Dos 513 deputados com mandato, apenas oito registraram presença na Câmara. A lista inclui Fernando Rodolfo (PL-PE), Gonzaga Patriota (PSB-PE), Otaci Nascimento (Solidariedade-RR), Carmen Zanotto (Cidadania-SC), Bia Kicis (PSL-DF), Dr Zacharias Calil (DEM-GO), Darcísio Perondi (MDB-RS), Greyce Elias (Avante-MG). “Imagino que os meus colegas estejam trabalhando nas bases. O ritmo aqui é intenso. Vamos retomar a Previdência e a reforma tributária na semana que vem. Em dias normais, quinta-feira à tarde é dia de deixar Brasília e voltar para as bases. Então, teve gente que não veio”, explica Bia.
A deputada eleita pelo DF afirma ter passado os dias de recesso “trabalhando no gabinete”, e diz que é a favor do corte de salários de quem não vem trabalhar. “Mas o corte só ocorre em sessões deliberativas”, complementa. Bia Kicis explica que “muita gente acha que os deputados não trabalham” e que isso é uma “inverdade”, pois, nas palavras dela, “o deputado federal não pode ficar longe da base, onde também tem um trabalho muito grande para realizar”.

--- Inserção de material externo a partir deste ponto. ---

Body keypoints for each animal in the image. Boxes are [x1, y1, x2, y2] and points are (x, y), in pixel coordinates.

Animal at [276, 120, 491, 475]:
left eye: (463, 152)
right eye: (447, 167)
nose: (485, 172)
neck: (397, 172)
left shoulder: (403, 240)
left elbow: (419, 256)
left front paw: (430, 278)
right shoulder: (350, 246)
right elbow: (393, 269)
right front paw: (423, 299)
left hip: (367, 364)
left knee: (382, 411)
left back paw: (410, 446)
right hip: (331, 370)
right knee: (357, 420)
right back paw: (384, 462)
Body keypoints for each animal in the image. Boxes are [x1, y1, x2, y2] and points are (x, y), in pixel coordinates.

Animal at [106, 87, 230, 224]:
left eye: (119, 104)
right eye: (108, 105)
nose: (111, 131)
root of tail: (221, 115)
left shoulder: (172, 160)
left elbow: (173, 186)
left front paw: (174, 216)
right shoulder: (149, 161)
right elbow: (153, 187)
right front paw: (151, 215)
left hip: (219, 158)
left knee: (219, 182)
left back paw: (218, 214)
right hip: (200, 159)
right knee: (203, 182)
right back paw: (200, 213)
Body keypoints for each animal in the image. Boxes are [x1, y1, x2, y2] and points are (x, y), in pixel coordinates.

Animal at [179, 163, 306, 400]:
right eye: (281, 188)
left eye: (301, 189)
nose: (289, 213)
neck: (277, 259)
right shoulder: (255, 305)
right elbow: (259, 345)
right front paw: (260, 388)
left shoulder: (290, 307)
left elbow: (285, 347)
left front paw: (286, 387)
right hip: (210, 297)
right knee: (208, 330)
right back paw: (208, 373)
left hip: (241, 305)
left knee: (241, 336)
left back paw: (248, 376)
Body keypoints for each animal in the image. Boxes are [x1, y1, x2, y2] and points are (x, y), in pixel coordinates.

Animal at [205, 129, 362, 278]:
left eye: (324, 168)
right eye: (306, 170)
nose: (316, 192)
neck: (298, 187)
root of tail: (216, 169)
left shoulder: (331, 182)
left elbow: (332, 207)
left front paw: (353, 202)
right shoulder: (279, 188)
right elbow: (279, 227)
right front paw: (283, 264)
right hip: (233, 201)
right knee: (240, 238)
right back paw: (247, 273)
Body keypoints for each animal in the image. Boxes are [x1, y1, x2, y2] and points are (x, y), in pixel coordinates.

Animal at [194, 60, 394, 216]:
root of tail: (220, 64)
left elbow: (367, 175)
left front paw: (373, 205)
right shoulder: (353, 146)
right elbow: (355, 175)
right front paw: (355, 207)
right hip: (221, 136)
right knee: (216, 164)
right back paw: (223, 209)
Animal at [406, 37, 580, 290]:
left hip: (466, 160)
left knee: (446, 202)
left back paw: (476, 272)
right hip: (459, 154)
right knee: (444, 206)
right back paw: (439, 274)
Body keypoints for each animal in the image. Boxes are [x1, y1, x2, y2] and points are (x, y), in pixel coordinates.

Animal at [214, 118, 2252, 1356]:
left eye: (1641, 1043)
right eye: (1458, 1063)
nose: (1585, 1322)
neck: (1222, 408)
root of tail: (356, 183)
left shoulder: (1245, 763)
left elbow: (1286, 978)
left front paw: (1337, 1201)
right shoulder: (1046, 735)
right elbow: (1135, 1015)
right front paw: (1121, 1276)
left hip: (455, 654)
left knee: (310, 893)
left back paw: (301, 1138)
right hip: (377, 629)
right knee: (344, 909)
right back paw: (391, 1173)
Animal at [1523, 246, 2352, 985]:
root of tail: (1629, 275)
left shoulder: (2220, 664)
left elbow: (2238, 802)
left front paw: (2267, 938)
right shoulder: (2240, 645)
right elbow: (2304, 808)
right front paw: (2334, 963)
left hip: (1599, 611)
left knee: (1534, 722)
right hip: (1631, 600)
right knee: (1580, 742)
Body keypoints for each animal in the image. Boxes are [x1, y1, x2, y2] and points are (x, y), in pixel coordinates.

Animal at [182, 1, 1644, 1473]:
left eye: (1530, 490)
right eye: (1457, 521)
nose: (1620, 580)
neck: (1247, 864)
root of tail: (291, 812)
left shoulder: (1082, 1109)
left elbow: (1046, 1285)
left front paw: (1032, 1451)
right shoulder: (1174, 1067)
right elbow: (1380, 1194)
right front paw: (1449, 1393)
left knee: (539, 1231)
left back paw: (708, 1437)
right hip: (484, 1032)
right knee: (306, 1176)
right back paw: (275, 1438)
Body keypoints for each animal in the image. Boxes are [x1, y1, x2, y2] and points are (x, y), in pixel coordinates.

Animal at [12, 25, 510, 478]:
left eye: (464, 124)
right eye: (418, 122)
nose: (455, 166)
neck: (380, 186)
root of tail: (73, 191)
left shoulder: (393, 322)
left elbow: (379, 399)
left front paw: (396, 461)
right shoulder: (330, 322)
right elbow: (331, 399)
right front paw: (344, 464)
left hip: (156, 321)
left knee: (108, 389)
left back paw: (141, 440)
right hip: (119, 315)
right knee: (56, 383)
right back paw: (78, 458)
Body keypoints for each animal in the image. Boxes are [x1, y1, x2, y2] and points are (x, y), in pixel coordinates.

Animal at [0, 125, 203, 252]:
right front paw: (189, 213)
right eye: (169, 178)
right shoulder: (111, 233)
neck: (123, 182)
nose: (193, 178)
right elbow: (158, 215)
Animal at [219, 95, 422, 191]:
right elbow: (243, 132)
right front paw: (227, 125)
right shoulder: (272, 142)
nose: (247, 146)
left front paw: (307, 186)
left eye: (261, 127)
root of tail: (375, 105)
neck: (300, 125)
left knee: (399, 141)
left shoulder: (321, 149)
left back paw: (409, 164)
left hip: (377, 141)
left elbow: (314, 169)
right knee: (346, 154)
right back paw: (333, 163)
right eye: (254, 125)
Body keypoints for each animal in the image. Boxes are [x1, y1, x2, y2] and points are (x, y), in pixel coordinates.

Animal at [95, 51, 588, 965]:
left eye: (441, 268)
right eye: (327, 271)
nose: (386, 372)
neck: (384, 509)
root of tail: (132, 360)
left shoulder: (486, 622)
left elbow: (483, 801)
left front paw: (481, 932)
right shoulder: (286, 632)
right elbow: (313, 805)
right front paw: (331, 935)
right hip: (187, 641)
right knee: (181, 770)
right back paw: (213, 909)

O deputado Darcísio Perondi também saiu em defesa dos colegas, dizendo que “parlamentares estão no interior, visitando fazendeiros e hospitais…”. O parlamentar fez reuniões com consultores legislativos para analisar Medidas Provisórias e discutir a pauta econômica do Banco Central. “Não vou entrar no mérito de corte de salário. A maioria esmagadora dos deputados está trabalhando, inclusive, mais que eu e mais que você”, referindo-se à reportagem.
Para o cientista político Felippo Madeira, professor da Universidade Estadual de Goiás (UEG), muitos deputados podem ter se dado folga para “diluir a correria” das últimas semanas de trabalho antes do recesso, quando os aliados do presidente Jair Bolsonaro aceleraram a votação da Previdência chegando a virar noites analisando o mérito do texto. “De fato, houve um corre-corre nas últimas semanas pela aprovação da Previdência. Mas eles (os deputados) não podem se auto-compensar com folgas. Esse ‘enforcamento’ é tradicional na volta do recesso, especialmente quando o trabalho volta no fim da semana. Mas é certo? Não acho que seja”, pondera.
Embora o PT tenha a maior bancada da Casa, nenhum parlamentar filiado à sigla registrou presença no sistema eletrônico da Câmara. A presidente do partido, deputada Gleisi Hoffmann (PR), estava em visita ao ex-presidente Luiz Inácio Lula da Silva (PT), preso há 500 dias em Curitiba (PR), acusado de corrupção. A Câmara informou que “é importante ressaltar que, conforme Ato da Mesa 66/10, o deputado só é obrigado a registrar presença em sessões deliberativas, ou seja, quando há votação”. (Com informações Correio Braziliense).